The lack of male mice affected during the reporting period likely reflects the institutional use of female mice as sentinels and the resulting predominance of female Swiss mice at this institution. During the 3-year period in which these mice presented for necropsy, more than 17,000 female ICR Swiss mice from a single vendor were used as surveillance sentinels. However, we cannot rule out a sex predilection. In humans, all strokes are more common in males than in females, but the gender difference is less pronounced in posterior circulation strokes. ¹⁴ Unilateral brainstem malacia was not seen in any other mouse strain during the 3-year period. Non-Swiss mice presenting with vestibular disease during that time frame (n = 6) were diagnosed with well-recognized causes of vestibular dysfunction in mice, such as otitis interna (n = 2), arteritis (n = 3), and central nervous system neoplasia (n = 1). Also, ischemic lesions were not seen outside the brainstem in the affected Swiss mice or any other Swiss mice examined. These findings warrant further studies of the anatomy and hemodynamics of the brainstem vasculature in Swiss mice compared with other mouse stocks and strains. Strain-associated anatomical differences in cerebral vasculature have been reported to affect susceptibility to cerebral ischemia. ^2,15 Compared with inbred mouse strains, the noninbred Swiss mouse stocks, such as Hsd:ICR(CD-1) and Hsd:ND4, are expected to have greater genetic diversity. ¹³ Their heterogeneity may contribute to the low incidence of presumptive brainstem infarcts in Swiss mice at our institution.

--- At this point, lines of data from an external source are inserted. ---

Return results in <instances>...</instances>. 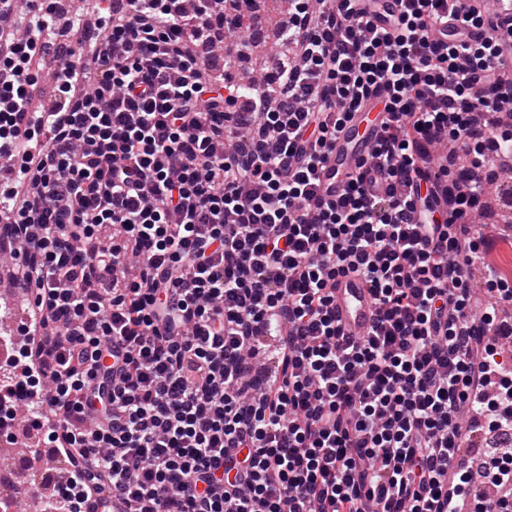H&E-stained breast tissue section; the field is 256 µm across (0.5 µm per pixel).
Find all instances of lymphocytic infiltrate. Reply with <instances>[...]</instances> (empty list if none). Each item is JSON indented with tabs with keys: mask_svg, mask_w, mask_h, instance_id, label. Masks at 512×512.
<instances>
[{
	"mask_svg": "<svg viewBox=\"0 0 512 512\" xmlns=\"http://www.w3.org/2000/svg\"><path fill=\"white\" fill-rule=\"evenodd\" d=\"M13 2L0 257L41 319L0 362V426L32 457L48 429L70 464L53 512H503L512 366L490 330L512 283L488 271L474 314L470 217L512 154V44L485 0H400L383 25L373 0H293V53L256 87L211 60L247 61L238 7L60 23ZM46 81L65 111L33 154L13 116ZM380 85L384 130L328 198L319 172ZM349 270L376 305L360 338L332 306Z\"/></svg>",
	"mask_w": 512,
	"mask_h": 512,
	"instance_id": "obj_1",
	"label": "lymphocytic infiltrate"
}]
</instances>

In conclusion, unilateral brainstem malacia, suggestive of infarction, represents a previously undescribed cause of vestibular signs in Swiss mice. This lesion has been identified in only relatively young Swiss mice with no other significant gross or microscopic lesions, and it shares features with Wallenberg lateral medullary syndrome, the most common type of brainstem infarct in humans.